Digg has officially relaunched as a modern alternative to Reddit with a public beta. Digg founder Kevin Rose teamed up with Alexis Ohanian, one of Reddit’s original creators, for the comeback.
Before Reddit became the front page of the internet, Digg was where users surfaced interesting links through upvotes. A controversial redesign more than a decade ago pushed much of its community elsewhere to Reddit.
The new Digg is now live at digg.com allowing anyone to sign up and explore features. Prior to the public opening, around 67,000 users were invited to test the platform.
At launch, Digg offers more than 20 broad interest communities covering science, technology, gaming, entertainment, and humor topics. Users can create new communities around specific interests, but each group has a single manager currently.

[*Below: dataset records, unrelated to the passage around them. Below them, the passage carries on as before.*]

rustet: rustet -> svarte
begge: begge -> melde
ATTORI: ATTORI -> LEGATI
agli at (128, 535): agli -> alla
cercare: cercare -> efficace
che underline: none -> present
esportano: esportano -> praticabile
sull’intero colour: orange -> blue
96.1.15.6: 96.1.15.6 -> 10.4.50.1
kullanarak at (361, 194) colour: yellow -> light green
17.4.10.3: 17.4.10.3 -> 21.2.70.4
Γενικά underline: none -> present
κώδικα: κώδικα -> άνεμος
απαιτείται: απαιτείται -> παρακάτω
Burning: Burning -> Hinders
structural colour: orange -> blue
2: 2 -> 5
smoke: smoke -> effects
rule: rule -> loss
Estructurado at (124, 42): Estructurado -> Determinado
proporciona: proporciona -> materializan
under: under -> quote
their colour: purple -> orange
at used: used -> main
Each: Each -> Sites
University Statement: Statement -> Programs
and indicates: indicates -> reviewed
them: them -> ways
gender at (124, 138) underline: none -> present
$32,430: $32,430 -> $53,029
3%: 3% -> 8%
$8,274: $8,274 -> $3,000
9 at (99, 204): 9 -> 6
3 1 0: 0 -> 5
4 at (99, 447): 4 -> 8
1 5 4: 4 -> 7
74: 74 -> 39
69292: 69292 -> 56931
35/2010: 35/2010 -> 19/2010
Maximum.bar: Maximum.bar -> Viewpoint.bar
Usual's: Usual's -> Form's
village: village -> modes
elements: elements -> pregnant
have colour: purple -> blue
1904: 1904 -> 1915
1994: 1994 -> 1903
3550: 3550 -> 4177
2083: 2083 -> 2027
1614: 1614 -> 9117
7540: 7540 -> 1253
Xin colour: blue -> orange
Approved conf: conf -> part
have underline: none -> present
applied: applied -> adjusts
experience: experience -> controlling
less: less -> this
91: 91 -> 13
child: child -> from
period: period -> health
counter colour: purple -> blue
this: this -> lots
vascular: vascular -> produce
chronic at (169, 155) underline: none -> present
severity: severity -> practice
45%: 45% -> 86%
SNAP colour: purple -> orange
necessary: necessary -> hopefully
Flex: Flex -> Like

Rose emphasized that trust and authenticity are central to Digg’s reboot strategy. One safeguard involves verifying users within certain communities, like requiring proof of ownership for hardware focused groups.
Digg CEO Justin Mezzell said the team launched with a lean feature set intentionally. Instead of waiting for a fully built platform, Digg plans to introduce updates on a weekly basis.
Digg also launched Digg Daily, an AI generated podcast summarizing trending discussions on the platform. The company is open to replacing AI narration with human hosts depending on community feedback.